* _What this task involves_
Leaving nothing out, set down all the data exactly.

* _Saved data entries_
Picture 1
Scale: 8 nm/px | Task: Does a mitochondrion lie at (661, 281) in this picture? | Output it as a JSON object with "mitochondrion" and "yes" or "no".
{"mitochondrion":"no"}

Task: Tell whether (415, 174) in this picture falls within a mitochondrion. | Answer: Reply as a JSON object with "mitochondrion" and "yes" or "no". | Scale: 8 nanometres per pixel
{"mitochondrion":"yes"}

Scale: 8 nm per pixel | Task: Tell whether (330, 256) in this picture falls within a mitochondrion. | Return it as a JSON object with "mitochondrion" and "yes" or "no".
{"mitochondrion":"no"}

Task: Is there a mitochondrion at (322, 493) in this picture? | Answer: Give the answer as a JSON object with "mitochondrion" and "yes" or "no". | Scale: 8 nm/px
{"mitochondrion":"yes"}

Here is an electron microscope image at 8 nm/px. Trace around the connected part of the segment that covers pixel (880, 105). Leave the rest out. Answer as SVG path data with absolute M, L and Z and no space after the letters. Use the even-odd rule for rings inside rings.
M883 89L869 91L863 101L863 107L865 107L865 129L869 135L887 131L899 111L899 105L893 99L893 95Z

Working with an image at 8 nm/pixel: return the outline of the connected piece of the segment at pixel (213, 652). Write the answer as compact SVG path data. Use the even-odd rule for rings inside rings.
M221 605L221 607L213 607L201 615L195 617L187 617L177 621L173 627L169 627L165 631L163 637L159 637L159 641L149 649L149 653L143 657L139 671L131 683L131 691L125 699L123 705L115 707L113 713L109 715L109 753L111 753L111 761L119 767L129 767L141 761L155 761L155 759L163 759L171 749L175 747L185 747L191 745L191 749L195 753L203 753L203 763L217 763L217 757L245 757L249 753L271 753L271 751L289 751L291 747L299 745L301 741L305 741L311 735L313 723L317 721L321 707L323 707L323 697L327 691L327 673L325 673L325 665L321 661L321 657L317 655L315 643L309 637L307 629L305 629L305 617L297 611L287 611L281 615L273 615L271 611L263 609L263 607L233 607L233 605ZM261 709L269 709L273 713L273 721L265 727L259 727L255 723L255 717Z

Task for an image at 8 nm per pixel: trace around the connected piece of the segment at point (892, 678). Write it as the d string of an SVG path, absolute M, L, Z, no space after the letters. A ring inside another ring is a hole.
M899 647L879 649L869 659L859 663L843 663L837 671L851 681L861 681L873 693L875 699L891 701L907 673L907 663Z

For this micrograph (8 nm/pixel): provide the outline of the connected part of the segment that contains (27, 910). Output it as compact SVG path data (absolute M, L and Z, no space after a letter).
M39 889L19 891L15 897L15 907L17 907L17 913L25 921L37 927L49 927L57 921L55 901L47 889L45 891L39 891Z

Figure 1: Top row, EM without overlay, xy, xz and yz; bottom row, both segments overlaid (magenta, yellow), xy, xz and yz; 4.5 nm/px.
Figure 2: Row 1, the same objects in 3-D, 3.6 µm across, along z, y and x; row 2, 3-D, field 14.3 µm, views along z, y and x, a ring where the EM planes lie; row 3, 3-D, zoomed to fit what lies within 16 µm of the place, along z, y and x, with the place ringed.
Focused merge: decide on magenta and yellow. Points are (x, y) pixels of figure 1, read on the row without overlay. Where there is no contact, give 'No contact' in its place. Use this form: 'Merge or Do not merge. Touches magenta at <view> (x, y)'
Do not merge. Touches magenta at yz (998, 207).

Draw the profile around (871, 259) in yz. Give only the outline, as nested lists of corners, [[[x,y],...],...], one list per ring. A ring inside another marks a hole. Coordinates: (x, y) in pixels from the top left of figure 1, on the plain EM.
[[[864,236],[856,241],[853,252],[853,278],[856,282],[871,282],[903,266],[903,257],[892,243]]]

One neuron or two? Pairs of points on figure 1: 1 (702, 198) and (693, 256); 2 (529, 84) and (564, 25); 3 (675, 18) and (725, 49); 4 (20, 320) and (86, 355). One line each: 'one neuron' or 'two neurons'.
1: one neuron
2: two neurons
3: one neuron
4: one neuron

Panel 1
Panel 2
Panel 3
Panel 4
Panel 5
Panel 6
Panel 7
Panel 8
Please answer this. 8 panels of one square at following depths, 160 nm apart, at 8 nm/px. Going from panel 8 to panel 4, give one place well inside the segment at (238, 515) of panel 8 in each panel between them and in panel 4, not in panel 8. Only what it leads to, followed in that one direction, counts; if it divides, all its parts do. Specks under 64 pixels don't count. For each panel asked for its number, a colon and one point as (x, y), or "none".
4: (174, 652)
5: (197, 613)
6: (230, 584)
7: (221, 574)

* _Response for this exercise_
Picture 1
Scale: 8 nm/px | Task: Does a mitochondrion lie at (661, 281) in this picture? | Output it as a JSON object with "mitochondrion" and "yes" or "no".
{"mitochondrion":"no"}

Task: Tell whether (415, 174) in this picture falls within a mitochondrion. | Answer: Reply as a JSON object with "mitochondrion" and "yes" or "no". | Scale: 8 nanometres per pixel
{"mitochondrion":"yes"}

Scale: 8 nm per pixel | Task: Tell whether (330, 256) in this picture falls within a mitochondrion. | Return it as a JSON object with "mitochondrion" and "yes" or "no".
{"mitochondrion":"no"}

Task: Is there a mitochondrion at (322, 493) in this picture? | Answer: Give the answer as a JSON object with "mitochondrion" and "yes" or "no". | Scale: 8 nm/px
{"mitochondrion":"yes"}

Here is an electron microscope image at 8 nm/px. Trace around the connected part of the segment that covers pixel (880, 105). Leave the rest out. Answer as SVG path data with absolute M, L and Z and no space after the letters. Use the even-odd rule for rings inside rings.
M883 89L869 91L863 101L863 107L865 107L865 129L869 135L887 131L899 111L899 105L893 99L893 95Z

Working with an image at 8 nm/pixel: return the outline of the connected piece of the segment at pixel (213, 652). Write the answer as compact SVG path data. Use the even-odd rule for rings inside rings.
M221 605L221 607L213 607L201 615L195 617L187 617L177 621L173 627L169 627L165 631L163 637L159 637L159 641L149 649L149 653L143 657L139 671L131 683L131 691L125 699L123 705L115 707L113 713L109 715L109 753L111 753L111 761L119 767L129 767L141 761L155 761L155 759L163 759L171 749L175 747L185 747L191 745L191 749L195 753L203 753L203 763L217 763L217 757L245 757L249 753L271 753L271 751L289 751L291 747L299 745L301 741L305 741L311 735L313 723L317 721L321 707L323 707L323 697L327 691L327 673L325 673L325 665L321 661L321 657L317 655L315 643L309 637L307 629L305 629L305 617L297 611L287 611L281 615L273 615L271 611L263 609L263 607L233 607L233 605ZM261 709L269 709L273 713L273 721L265 727L259 727L255 723L255 717Z

Task for an image at 8 nm per pixel: trace around the connected piece of the segment at point (892, 678). Write it as the d string of an SVG path, absolute M, L, Z, no space after the letters. A ring inside another ring is a hole.
M899 647L879 649L869 659L859 663L843 663L837 671L851 681L861 681L873 693L875 699L891 701L907 673L907 663Z

For this micrograph (8 nm/pixel): provide the outline of the connected part of the segment that contains (27, 910). Output it as compact SVG path data (absolute M, L and Z, no space after a letter).
M39 889L19 891L15 897L15 907L17 907L17 913L25 921L37 927L49 927L57 921L55 901L47 889L45 891L39 891Z

Figure 1: Top row, EM without overlay, xy, xz and yz; bottom row, both segments overlaid (magenta, yellow), xy, xz and yz; 4.5 nm/px.
Figure 2: Row 1, the same objects in 3-D, 3.6 µm across, along z, y and x; row 2, 3-D, field 14.3 µm, views along z, y and x, a ring where the EM planes lie; row 3, 3-D, zoomed to fit what lies within 16 µm of the place, along z, y and x, with the place ringed.
Focused merge: decide on magenta and yellow. Points are (x, y) pixels of figure 1, read on the row without overlay. Where there is no contact, give 'No contact' in its place. Use this form: 'Merge or Do not merge. Touches magenta at <view> (x, y)'
Do not merge. Touches magenta at yz (998, 207).

Draw the profile around (871, 259) in yz. Give only the outline, as nested lists of corners, [[[x,y],...],...], one list per ring. A ring inside another marks a hole. Coordinates: (x, y) in pixels from the top left of figure 1, on the plain EM.
[[[864,236],[856,241],[853,252],[853,278],[856,282],[871,282],[903,266],[903,257],[892,243]]]

One neuron or two? Pairs of points on figure 1: 1 (702, 198) and (693, 256); 2 (529, 84) and (564, 25); 3 (675, 18) and (725, 49); 4 (20, 320) and (86, 355). One line each: 'one neuron' or 'two neurons'.
1: one neuron
2: two neurons
3: one neuron
4: one neuron

Panel 1
Panel 2
Panel 3
Panel 4
Panel 5
Panel 6
Panel 7
Panel 8
Please answer this. 8 panels of one square at following depths, 160 nm apart, at 8 nm/px. Going from panel 8 to panel 4, give one place well inside the segment at (238, 515) of panel 8 in each panel between them and in panel 4, not in panel 8. Only what it leads to, followed in that one direction, counts; if it divides, all its parts do. Specks under 64 pixels don't count. For each panel asked for its number, a colon and one point as (x, y), or "none".
4: (174, 652)
5: (197, 613)
6: (230, 584)
7: (221, 574)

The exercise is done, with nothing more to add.